[Start of EXTRACT]

Churchill tried to prevent any suggestion of defeatism, wherever it emerged. In the summer of 1940 the Admiralty devised a scheme—of which I, aged three and a half, was a part—to evacuate British children to Canada and the United States. Churchill opposed this plan. It only went ahead because the meeting at which it was put before the War Cabinet was interrupted by news of the Franco-German armistice, before any formal decision about the evacuees was reached. “A large movement of this kind,” Churchill told the War Cabinet during the discussion, “encourages a defeatist spirit, which was contrary to the true facts of the position and should be sternly discouraged.” The Minister concerned went ahead, regardless.

At that same War Cabinet meeting, convened at a time when rumours of an imminent invasion were gaining momentum, the Cabinet invited Churchill to issue a circular to the heads of all government departments, instructing them to take drastic steps to put a stop to defeatist talk. The War Cabinet had just been told by the Intelligence Services, based partly on intercepted private correspondence, that the publication of the most recent deaths from a German air raid—eleven civilians killed and more than a hundred injured in the Newcastle area— might “have a demoralizing effect in the country.” To combat this mood, the War Cabinet agreed that Churchill himself should draft and sign a message to be sent to more than three thousand people: to all Members of Parliament, Peers, Lord Lieutenants of the counties of the United Kingdom, Lord Mayors and Privy Councillors—the very centre of British governance. The message, which was printed over a facsimile of Churchill’s signature, began: “On what may be the eve of an attempted invasion or battle for our native land, the Prime Minister desires to impress upon all persons holding responsible positions in the Government, in the fighting services or in the civil departments, their duty to maintain a spirit of alert and confident energy.”

[End of EXTRACT]
[Start of RECORDS SUPPLIED]

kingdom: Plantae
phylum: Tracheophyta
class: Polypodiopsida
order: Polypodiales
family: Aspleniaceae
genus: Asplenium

[End of RECORDS SUPPLIED]

=== REQUIREMENT ===
Answer these from the passage on Churchill and defeatism:
(a) What did the Admiralty's summer 1940 scheme aim to do?
(b) What news interrupted the War Cabinet meeting where that scheme was put forward?
(c) To how many people was Churchill's message to be sent?

=== RESULT OF THIS TASK ===
(a) To evacuate British children to Canada and the United States.
(b) News of the Franco-German armistice.
(c) More than three thousand.